:: Exercise instructions ::
Using the listing below, print exactly everything from the line with "718 404 9362" down to the line with "https://doi.org/10.19227/jzar.v7i2.314", both included, and nothing more.
= = = =
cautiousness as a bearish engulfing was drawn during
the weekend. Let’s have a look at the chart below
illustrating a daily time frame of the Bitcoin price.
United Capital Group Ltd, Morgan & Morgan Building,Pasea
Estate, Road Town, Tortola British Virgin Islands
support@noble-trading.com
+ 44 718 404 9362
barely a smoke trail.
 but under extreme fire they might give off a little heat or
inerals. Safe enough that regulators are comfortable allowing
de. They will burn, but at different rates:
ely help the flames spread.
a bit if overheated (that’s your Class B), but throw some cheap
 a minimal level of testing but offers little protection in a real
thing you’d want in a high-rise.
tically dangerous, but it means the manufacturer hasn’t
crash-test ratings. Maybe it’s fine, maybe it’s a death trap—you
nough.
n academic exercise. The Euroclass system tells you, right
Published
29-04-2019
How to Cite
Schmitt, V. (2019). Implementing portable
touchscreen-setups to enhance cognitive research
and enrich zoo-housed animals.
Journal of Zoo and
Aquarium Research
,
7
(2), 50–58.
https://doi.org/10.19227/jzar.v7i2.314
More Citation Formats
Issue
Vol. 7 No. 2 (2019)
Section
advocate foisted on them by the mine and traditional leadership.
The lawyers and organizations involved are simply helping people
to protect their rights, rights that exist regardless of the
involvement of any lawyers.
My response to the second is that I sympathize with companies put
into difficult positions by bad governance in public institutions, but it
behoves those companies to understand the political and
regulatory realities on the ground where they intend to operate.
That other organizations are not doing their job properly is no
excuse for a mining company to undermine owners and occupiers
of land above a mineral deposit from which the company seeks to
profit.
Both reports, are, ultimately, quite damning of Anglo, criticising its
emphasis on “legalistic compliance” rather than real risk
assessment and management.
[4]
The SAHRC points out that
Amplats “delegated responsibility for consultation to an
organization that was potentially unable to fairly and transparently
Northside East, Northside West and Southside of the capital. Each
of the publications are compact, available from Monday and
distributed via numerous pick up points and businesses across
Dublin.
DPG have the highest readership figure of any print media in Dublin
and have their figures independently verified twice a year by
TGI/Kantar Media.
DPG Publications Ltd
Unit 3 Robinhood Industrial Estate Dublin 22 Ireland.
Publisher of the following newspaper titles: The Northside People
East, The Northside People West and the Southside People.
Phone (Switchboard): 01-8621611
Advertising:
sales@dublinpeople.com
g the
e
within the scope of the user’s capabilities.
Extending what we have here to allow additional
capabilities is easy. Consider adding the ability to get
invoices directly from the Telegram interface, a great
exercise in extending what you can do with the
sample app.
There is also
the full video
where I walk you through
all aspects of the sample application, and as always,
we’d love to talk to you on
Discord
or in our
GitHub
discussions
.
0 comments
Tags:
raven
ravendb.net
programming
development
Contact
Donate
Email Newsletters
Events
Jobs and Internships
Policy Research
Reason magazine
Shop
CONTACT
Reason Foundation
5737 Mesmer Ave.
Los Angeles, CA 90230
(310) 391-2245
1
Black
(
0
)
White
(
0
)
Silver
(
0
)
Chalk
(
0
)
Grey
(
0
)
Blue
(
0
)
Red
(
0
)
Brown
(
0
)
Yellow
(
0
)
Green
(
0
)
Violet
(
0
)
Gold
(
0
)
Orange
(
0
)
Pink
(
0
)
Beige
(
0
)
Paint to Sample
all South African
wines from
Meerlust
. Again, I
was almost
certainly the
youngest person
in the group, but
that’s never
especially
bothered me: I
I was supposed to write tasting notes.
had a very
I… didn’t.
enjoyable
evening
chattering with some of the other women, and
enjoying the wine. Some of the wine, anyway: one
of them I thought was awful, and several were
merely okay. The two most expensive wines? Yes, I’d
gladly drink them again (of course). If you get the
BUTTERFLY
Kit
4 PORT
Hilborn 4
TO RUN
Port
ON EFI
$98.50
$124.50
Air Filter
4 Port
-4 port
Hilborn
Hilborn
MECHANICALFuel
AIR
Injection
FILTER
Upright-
= = = =
:: Expected answer ::
+ 44 718 404 9362
barely a smoke trail.
 but under extreme fire they might give off a little heat or
inerals. Safe enough that regulators are comfortable allowing
de. They will burn, but at different rates:
ely help the flames spread.
a bit if overheated (that’s your Class B), but throw some cheap
 a minimal level of testing but offers little protection in a real
thing you’d want in a high-rise.
tically dangerous, but it means the manufacturer hasn’t
crash-test ratings. Maybe it’s fine, maybe it’s a death trap—you
nough.
n academic exercise. The Euroclass system tells you, right
Published
29-04-2019
How to Cite
Schmitt, V. (2019). Implementing portable
touchscreen-setups to enhance cognitive research
and enrich zoo-housed animals.
Journal of Zoo and
Aquarium Research
,
7
(2), 50–58.
https://doi.org/10.19227/jzar.v7i2.314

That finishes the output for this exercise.